How to Not Get Angry or Annoyed
They say a gap exists between stimulus and response, and that in the gap we have the freedom to choose. But what they fail to mention is that that gap must be created.
I don’t even remember what he said. I just remember throwing him to the ground as hard as I could. I was twelve. Maybe thirteen.
Most people who know me now would be surprised to learn I once had a temper. Sometimes I still do. It never goes away. Not completely. You just gain more control.
I understood early in life that getting angry almost always made things worse. I watched what it made men do—saw the destruction it caused, both inside and out—and realized I needed to figure out how to avoid a similar fate.
It’s often said that there’s a gap between stimulus and response, and that in that gap, we have the freedom to choose. We don’t choose what happens to us, only how we respond, they say.
But it would be more accurate to say that a gap can exist and that we really only get a choice if we’re able to create that gap. Most people who get easily annoyed and lose their temper have very little choice in the matter. There is no gap between what happens and their response. It’s immediate. Instinctual. They have no control.
The trick to not getting angry or annoyed, then, is understanding how to create and widen the gap between the things that annoy you and feeling annoyed, between the things that anger you and getting angry.

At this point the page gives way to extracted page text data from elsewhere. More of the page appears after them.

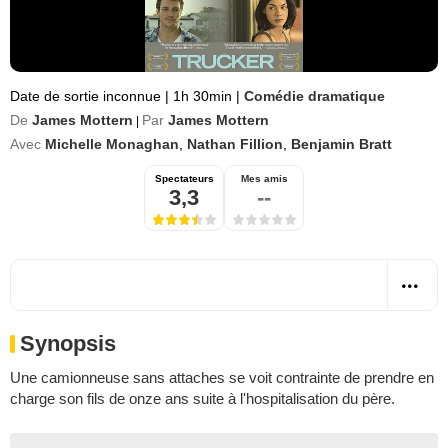
Date de sortie inconnue
|
1h 30min
|
Comédie dramatique
De
James Mottern
Par
James Mottern
|
Avec
Michelle Monaghan
,
Nathan Fillion
,
Benjamin Bratt
Spectateurs
Mes amis
3,3
--
Synopsis
Une camionneuse sans attaches se voit contrainte de prendre en
charge son fils de onze ans suite à l'hospitalisation du père.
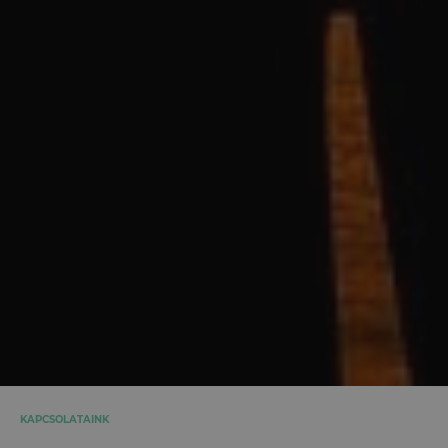
KAPCSOLATAINK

When you’re tired or hungry or drunk, the gap gets smaller. When you’re sober, full and rested, the gap gets wider.
Controlling your breath, learning to pay attention to your thoughts, and reflecting on how you’ve responded to events in the past all widen the gap—as do exercise, nature and tea.
Feeling stressed, rushed, pressured and generally unfulfilled all narrow the gap—as does being in physical pain.

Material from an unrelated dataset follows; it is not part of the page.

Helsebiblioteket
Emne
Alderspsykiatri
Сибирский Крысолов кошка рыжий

The more anxious your mind, the smaller the gap. The calmer your mind, the bigger the gap.
Understanding why you respond to certain things in certain ways widens it even further.
I get annoyed when my dog pulls on her leash. It’s annoying for a few reasons. One, because it tests my control. Two, because it reflects poorly on my dog-training ability. If she were better trained, she wouldn’t pull.
Reflecting on that feeling has helped me understand that I’m more annoyed with myself than with my dog, which is often the case with the things that annoy us most.
I sometimes find it annoying when my wife wastes time on her phone. But most of that feeling is actually driven by my annoyance with myself for wasting so much time on my phone. That understanding makes the annoyance disappear almost entirely.
There are, of course, other things that are legitimately annoying. Like when people refuse to be considerate of other people’s time, safety or wellbeing, or when people are mean. And anger can occasionally be an absolutely appropriate and useful response. Anger at police brutality and systemic racism is justifiable and encouraged. I wish more people were angry about it.
But even in these instances, creating a gap can be useful for channeling your annoyance and anger in the most productive ways possible. At the very least, it gives you a moment to consider whether anger is the right response, to check your facts, to more fully understand the situation and to ensure your anger is guided correctly.
It’s annoying to go through life feeling constantly annoyed, and reactive anger is almost always destructive.
Creating a gap between the things you find angering or annoying and actually feeling angry or annoyed gives you more power, more freedom, more control.
Growing up, my temper scared me. It’s scary to not know how you might react or what damage you might cause.
These days, I’m calm more often than not and I know how to create the gap I need to give myself the freedom to choose how I respond—sometimes with indifference, sometimes with immediate action, sometimes with slow yet stubborn resolve.
Don’t go through life feeling annoyed by every little thing. Don’t let anger control you.
Figure out how to give yourself the space you need to do what’s best for you. Let the things that don’t matter truly slide. Focus your anger on changing the parts of the world you simply cannot accept.
Anything less would be a waste of your time, energy and peace of mind.